Dataset records
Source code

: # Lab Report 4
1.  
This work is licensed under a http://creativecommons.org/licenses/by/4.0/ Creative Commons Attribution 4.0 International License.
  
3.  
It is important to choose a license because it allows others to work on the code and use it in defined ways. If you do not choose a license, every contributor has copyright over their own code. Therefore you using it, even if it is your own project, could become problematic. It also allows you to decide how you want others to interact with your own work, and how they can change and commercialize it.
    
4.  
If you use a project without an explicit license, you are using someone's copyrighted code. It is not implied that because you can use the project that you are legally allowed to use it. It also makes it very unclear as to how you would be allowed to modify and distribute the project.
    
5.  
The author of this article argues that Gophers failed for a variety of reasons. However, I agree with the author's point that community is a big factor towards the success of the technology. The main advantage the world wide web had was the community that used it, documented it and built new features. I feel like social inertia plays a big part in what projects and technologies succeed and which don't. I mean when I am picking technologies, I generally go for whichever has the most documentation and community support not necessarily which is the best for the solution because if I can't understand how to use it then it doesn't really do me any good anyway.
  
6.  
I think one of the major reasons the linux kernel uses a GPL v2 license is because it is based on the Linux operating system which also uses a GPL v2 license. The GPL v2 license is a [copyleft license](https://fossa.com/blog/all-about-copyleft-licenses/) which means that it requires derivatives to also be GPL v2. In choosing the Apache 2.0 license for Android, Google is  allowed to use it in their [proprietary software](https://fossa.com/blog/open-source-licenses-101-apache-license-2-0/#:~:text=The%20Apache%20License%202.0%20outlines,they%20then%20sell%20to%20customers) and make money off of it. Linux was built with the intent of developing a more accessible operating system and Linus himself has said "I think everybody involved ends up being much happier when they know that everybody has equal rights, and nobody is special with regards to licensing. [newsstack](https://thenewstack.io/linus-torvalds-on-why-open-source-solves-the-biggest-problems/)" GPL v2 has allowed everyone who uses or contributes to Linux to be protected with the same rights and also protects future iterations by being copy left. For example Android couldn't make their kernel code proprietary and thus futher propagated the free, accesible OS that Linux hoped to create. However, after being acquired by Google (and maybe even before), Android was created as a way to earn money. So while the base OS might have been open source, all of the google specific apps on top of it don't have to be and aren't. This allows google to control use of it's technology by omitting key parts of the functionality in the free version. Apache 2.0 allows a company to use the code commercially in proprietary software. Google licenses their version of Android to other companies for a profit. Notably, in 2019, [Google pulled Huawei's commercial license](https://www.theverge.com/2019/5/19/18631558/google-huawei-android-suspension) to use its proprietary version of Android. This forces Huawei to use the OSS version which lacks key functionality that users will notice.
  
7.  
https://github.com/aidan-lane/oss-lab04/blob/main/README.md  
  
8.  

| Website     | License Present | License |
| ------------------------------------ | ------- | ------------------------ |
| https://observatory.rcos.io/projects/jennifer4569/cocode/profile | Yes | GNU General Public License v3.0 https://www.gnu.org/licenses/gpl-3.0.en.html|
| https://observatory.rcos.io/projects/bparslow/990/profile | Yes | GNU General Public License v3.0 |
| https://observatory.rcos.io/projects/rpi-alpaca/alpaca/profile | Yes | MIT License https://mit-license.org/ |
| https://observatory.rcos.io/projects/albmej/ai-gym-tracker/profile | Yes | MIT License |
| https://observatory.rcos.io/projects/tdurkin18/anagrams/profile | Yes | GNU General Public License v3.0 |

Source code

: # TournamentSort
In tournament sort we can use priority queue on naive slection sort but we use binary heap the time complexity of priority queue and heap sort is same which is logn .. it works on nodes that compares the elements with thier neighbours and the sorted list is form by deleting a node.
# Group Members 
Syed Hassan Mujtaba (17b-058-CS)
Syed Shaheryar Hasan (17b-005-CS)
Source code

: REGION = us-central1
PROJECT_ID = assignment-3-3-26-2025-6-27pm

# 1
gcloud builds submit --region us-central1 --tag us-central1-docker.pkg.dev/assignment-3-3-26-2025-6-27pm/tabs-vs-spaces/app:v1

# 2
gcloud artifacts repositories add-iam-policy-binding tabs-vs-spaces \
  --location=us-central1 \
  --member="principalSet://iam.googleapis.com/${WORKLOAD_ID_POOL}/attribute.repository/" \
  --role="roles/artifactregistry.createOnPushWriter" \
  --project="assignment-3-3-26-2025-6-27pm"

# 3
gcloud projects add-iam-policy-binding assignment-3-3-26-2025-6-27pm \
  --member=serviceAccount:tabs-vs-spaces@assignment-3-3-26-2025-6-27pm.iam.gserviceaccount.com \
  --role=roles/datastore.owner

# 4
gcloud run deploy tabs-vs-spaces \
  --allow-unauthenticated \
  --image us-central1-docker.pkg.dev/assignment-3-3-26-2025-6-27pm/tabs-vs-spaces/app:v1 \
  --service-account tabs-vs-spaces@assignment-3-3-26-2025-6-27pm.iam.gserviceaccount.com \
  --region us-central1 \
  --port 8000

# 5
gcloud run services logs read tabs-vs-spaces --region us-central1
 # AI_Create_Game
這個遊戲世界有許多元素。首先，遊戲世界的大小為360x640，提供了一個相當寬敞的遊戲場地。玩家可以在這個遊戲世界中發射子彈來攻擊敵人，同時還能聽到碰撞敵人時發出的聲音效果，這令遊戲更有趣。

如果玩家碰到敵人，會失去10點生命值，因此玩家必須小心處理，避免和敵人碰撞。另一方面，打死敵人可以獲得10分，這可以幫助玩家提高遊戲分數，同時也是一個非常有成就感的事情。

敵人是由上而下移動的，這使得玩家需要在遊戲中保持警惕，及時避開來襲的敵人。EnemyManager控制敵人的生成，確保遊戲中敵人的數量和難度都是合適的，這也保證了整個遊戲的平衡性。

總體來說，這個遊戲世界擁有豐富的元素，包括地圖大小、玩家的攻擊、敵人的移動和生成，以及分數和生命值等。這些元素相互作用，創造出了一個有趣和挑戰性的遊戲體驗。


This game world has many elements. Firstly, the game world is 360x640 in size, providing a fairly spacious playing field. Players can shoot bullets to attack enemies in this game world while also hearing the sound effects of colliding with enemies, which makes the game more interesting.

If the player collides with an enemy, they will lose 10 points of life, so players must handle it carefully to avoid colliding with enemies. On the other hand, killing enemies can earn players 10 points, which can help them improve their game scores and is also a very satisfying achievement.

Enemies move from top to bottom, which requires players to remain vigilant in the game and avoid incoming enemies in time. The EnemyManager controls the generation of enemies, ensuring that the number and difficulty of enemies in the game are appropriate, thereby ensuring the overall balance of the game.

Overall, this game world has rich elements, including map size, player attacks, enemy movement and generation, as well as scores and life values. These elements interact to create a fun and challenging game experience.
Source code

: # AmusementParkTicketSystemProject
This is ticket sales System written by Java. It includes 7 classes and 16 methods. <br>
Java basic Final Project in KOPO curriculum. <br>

Task to carry out: Reproduce the preceding entries exactly and completely.

Finished exercise:
Source code

: # Lab Report 4
1.  
This work is licensed under a http://creativecommons.org/licenses/by/4.0/ Creative Commons Attribution 4.0 International License.
  
3.  
It is important to choose a license because it allows others to work on the code and use it in defined ways. If you do not choose a license, every contributor has copyright over their own code. Therefore you using it, even if it is your own project, could become problematic. It also allows you to decide how you want others to interact with your own work, and how they can change and commercialize it.
    
4.  
If you use a project without an explicit license, you are using someone's copyrighted code. It is not implied that because you can use the project that you are legally allowed to use it. It also makes it very unclear as to how you would be allowed to modify and distribute the project.
    
5.  
The author of this article argues that Gophers failed for a variety of reasons. However, I agree with the author's point that community is a big factor towards the success of the technology. The main advantage the world wide web had was the community that used it, documented it and built new features. I feel like social inertia plays a big part in what projects and technologies succeed and which don't. I mean when I am picking technologies, I generally go for whichever has the most documentation and community support not necessarily which is the best for the solution because if I can't understand how to use it then it doesn't really do me any good anyway.
  
6.  
I think one of the major reasons the linux kernel uses a GPL v2 license is because it is based on the Linux operating system which also uses a GPL v2 license. The GPL v2 license is a [copyleft license](https://fossa.com/blog/all-about-copyleft-licenses/) which means that it requires derivatives to also be GPL v2. In choosing the Apache 2.0 license for Android, Google is  allowed to use it in their [proprietary software](https://fossa.com/blog/open-source-licenses-101-apache-license-2-0/#:~:text=The%20Apache%20License%202.0%20outlines,they%20then%20sell%20to%20customers) and make money off of it. Linux was built with the intent of developing a more accessible operating system and Linus himself has said "I think everybody involved ends up being much happier when they know that everybody has equal rights, and nobody is special with regards to licensing. [newsstack](https://thenewstack.io/linus-torvalds-on-why-open-source-solves-the-biggest-problems/)" GPL v2 has allowed everyone who uses or contributes to Linux to be protected with the same rights and also protects future iterations by being copy left. For example Android couldn't make their kernel code proprietary and thus futher propagated the free, accesible OS that Linux hoped to create. However, after being acquired by Google (and maybe even before), Android was created as a way to earn money. So while the base OS might have been open source, all of the google specific apps on top of it don't have to be and aren't. This allows google to control use of it's technology by omitting key parts of the functionality in the free version. Apache 2.0 allows a company to use the code commercially in proprietary software. Google licenses their version of Android to other companies for a profit. Notably, in 2019, [Google pulled Huawei's commercial license](https://www.theverge.com/2019/5/19/18631558/google-huawei-android-suspension) to use its proprietary version of Android. This forces Huawei to use the OSS version which lacks key functionality that users will notice.
  
7.  
https://github.com/aidan-lane/oss-lab04/blob/main/README.md  
  
8.  

| Website     | License Present | License |
| ------------------------------------ | ------- | ------------------------ |
| https://observatory.rcos.io/projects/jennifer4569/cocode/profile | Yes | GNU General Public License v3.0 https://www.gnu.org/licenses/gpl-3.0.en.html|
| https://observatory.rcos.io/projects/bparslow/990/profile | Yes | GNU General Public License v3.0 |
| https://observatory.rcos.io/projects/rpi-alpaca/alpaca/profile | Yes | MIT License https://mit-license.org/ |
| https://observatory.rcos.io/projects/albmej/ai-gym-tracker/profile | Yes | MIT License |
| https://observatory.rcos.io/projects/tdurkin18/anagrams/profile | Yes | GNU General Public License v3.0 |

Source code

: # TournamentSort
In tournament sort we can use priority queue on naive slection sort but we use binary heap the time complexity of priority queue and heap sort is same which is logn .. it works on nodes that compares the elements with thier neighbours and the sorted list is form by deleting a node.
# Group Members 
Syed Hassan Mujtaba (17b-058-CS)
Syed Shaheryar Hasan (17b-005-CS)
Source code

: REGION = us-central1
PROJECT_ID = assignment-3-3-26-2025-6-27pm

# 1
gcloud builds submit --region us-central1 --tag us-central1-docker.pkg.dev/assignment-3-3-26-2025-6-27pm/tabs-vs-spaces/app:v1

# 2
gcloud artifacts repositories add-iam-policy-binding tabs-vs-spaces \
  --location=us-central1 \
  --member="principalSet://iam.googleapis.com/${WORKLOAD_ID_POOL}/attribute.repository/" \
  --role="roles/artifactregistry.createOnPushWriter" \
  --project="assignment-3-3-26-2025-6-27pm"

# 3
gcloud projects add-iam-policy-binding assignment-3-3-26-2025-6-27pm \
  --member=serviceAccount:tabs-vs-spaces@assignment-3-3-26-2025-6-27pm.iam.gserviceaccount.com \
  --role=roles/datastore.owner

# 4
gcloud run deploy tabs-vs-spaces \
  --allow-unauthenticated \
  --image us-central1-docker.pkg.dev/assignment-3-3-26-2025-6-27pm/tabs-vs-spaces/app:v1 \
  --service-account tabs-vs-spaces@assignment-3-3-26-2025-6-27pm.iam.gserviceaccount.com \
  --region us-central1 \
  --port 8000

# 5
gcloud run services logs read tabs-vs-spaces --region us-central1
 # AI_Create_Game
這個遊戲世界有許多元素。首先，遊戲世界的大小為360x640，提供了一個相當寬敞的遊戲場地。玩家可以在這個遊戲世界中發射子彈來攻擊敵人，同時還能聽到碰撞敵人時發出的聲音效果，這令遊戲更有趣。

如果玩家碰到敵人，會失去10點生命值，因此玩家必須小心處理，避免和敵人碰撞。另一方面，打死敵人可以獲得10分，這可以幫助玩家提高遊戲分數，同時也是一個非常有成就感的事情。

敵人是由上而下移動的，這使得玩家需要在遊戲中保持警惕，及時避開來襲的敵人。EnemyManager控制敵人的生成，確保遊戲中敵人的數量和難度都是合適的，這也保證了整個遊戲的平衡性。

總體來說，這個遊戲世界擁有豐富的元素，包括地圖大小、玩家的攻擊、敵人的移動和生成，以及分數和生命值等。這些元素相互作用，創造出了一個有趣和挑戰性的遊戲體驗。


This game world has many elements. Firstly, the game world is 360x640 in size, providing a fairly spacious playing field. Players can shoot bullets to attack enemies in this game world while also hearing the sound effects of colliding with enemies, which makes the game more interesting.

If the player collides with an enemy, they will lose 10 points of life, so players must handle it carefully to avoid colliding with enemies. On the other hand, killing enemies can earn players 10 points, which can help them improve their game scores and is also a very satisfying achievement.

Enemies move from top to bottom, which requires players to remain vigilant in the game and avoid incoming enemies in time. The EnemyManager controls the generation of enemies, ensuring that the number and difficulty of enemies in the game are appropriate, thereby ensuring the overall balance of the game.

Overall, this game world has rich elements, including map size, player attacks, enemy movement and generation, as well as scores and life values. These elements interact to create a fun and challenging game experience.
Source code

: # AmusementParkTicketSystemProject
This is ticket sales System written by Java. It includes 7 classes and 16 methods. <br>
Java basic Final Project in KOPO curriculum. <br>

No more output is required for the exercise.